#### [ЗАДАНИЕ 1]
Оформите все строки листинга с данными многовидовой геометрии в виде нумерованного списка, пропустив пустые строки.

И Дон-Кихоту, и Адрияну, и Смердякову, и прочим мифологически мыслящим персонажам должно быть изначально ясно, что, зачем и почему они делают. Их логика должна быть безупречной, только тогда нонсенс явится читателю как абсурд и произведет необходимый эффект: поставит в тупик.

В эстетических теориях абсурда по инерции отсутствие и уничтоженность смысла выдвигается в качестве основного конструктивного принципа поэтики абсурда, но тут же в этих теориях появляется понятие "иррациональности", "мнимости", которое не имеет отношения к абсурду, понятие "семантического сумбура", в словарях логики абсурду противопоставляемое. Создается впечатление, что мы каждый раз сталкиваемся с терминологической путаницей. Поэтому следует определиться: если к тому или иному художественно-логическому явлению можно применить термин "иррациональность", то оно не абсурдно: "мнимое" может быть и абсурдным, поскольку символ абсурда -1 является в современной науке мнимым числом. Но современная наука в этом случае исключает понятие "абсурд", вот почему нужно и здесь быть осторожным: важно выяснить имел ли в виду автор мнимую реальность, или же он хотел показать ее как абсурдную. В первом случае его логическим спутником должна оказаться какая-либо из релятивистских теорий, во втором случае- закон запрета противоречий.

Стало традицией заниматься поэтикой абсурда, театром абсурда одновременно в рамках эстетики и социологии. Попытку привести эстетико-социологические исследования в области абсурда к общему знаменателю мы находим в диссертации Е.Кондюковой (Екатеринбург). Там в плане соотнесения социального опыта и его художественного обобщения указывается на связь художественного сумбура с общественными процессами и анализируется ситуация одновременного кризиса искусства и общества. Такие аналогии обычно проводятся без учета структуры общества, т.е. без учета теории литературы, которая однозначности суждений смогла бы только помешать.

Поскольку государственники со своими социологическими теориями со времен Платона изгоняют поэтов из государства, то поэтам следовало бы сделать то же самое- изгнать социологов из той области, где хозяевами являются поэты, и запретить социологам заниматься поэтическими теориями. Это было бы не менее разумно.

В XVIII столетии, говоря о силах, связующих и разрушающих общест-ва, Эдмунд Брук применил понятие reductio ad absurdum в своем ирони-ческом эссе "защита естественного общества". Здесь rebuctio ad absurdum относится к тому методу, которым действует история, низводящая успехи в области искусства системой организованного общества.

Предвосхищая понятие "психология стада", он рассматривает историю, как редукцию культуры. "Это эссе написано практически вокруг тезиса о том, что успехи в области искусства могут быть разрушены социальной системой. Брук представлял себе это как rebuctio ad absurdum". Уайтхед А.Н. Символизм, его смысл и воздействие.- Томск, 1999.- С.52.

#### [Данные многовидовой геометрии]
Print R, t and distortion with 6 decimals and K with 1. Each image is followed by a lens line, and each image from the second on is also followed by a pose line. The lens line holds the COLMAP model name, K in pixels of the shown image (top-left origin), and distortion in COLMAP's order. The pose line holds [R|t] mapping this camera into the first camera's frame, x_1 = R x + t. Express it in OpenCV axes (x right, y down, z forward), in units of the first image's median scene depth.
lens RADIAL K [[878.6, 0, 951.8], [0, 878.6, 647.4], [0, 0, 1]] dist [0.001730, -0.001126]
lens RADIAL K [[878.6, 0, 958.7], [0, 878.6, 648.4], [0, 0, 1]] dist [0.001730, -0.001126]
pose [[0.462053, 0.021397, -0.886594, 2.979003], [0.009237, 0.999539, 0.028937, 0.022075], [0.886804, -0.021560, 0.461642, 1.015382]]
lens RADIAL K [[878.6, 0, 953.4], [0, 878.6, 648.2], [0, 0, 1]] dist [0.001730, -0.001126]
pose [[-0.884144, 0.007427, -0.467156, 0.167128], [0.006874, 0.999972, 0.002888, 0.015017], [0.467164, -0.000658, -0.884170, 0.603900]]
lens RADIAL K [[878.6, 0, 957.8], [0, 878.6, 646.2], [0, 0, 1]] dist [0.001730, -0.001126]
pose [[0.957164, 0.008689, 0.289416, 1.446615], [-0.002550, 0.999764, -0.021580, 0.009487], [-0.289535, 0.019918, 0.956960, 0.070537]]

#### [ЗАДАНИЕ 2]
Верните дословно отрывок из исходного текста о поэтике абсурда: начните со слов «Стало традицией заниматься» и остановитесь после слов «бы только помешать.».

#### [ОТВЕТ 1]
1. Print R, t and distortion with 6 decimals and K with 1. Each image is followed by a lens line, and each image from the second on is also followed by a pose line. The lens line holds the COLMAP model name, K in pixels of the shown image (top-left origin), and distortion in COLMAP's order. The pose line holds [R|t] mapping this camera into the first camera's frame, x_1 = R x + t. Express it in OpenCV axes (x right, y down, z forward), in units of the first image's median scene depth.
2. lens RADIAL K [[878.6, 0, 951.8], [0, 878.6, 647.4], [0, 0, 1]] dist [0.001730, -0.001126]
3. lens RADIAL K [[878.6, 0, 958.7], [0, 878.6, 648.4], [0, 0, 1]] dist [0.001730, -0.001126]
4. pose [[0.462053, 0.021397, -0.886594, 2.979003], [0.009237, 0.999539, 0.028937, 0.022075], [0.886804, -0.021560, 0.461642, 1.015382]]
5. lens RADIAL K [[878.6, 0, 953.4], [0, 878.6, 648.2], [0, 0, 1]] dist [0.001730, -0.001126]
6. pose [[-0.884144, 0.007427, -0.467156, 0.167128], [0.006874, 0.999972, 0.002888, 0.015017], [0.467164, -0.000658, -0.884170, 0.603900]]
7. lens RADIAL K [[878.6, 0, 957.8], [0, 878.6, 646.2], [0, 0, 1]] dist [0.001730, -0.001126]
8. pose [[0.957164, 0.008689, 0.289416, 1.446615], [-0.002550, 0.999764, -0.021580, 0.009487], [-0.289535, 0.019918, 0.956960, 0.070537]]

#### [ОТВЕТ 2]
Стало традицией заниматься поэтикой абсурда, театром абсурда одновременно в рамках эстетики и социологии. Попытку привести эстетико-социологические исследования в области абсурда к общему знаменателю мы находим в диссертации Е.Кондюковой (Екатеринбург). Там в плане соотнесения социального опыта и его художественного обобщения указывается на связь художественного сумбура с общественными процессами и анализируется ситуация одновременного кризиса искусства и общества. Такие аналогии обычно проводятся без учета структуры общества, т.е. без учета теории литературы, которая однозначности суждений смогла бы только помешать.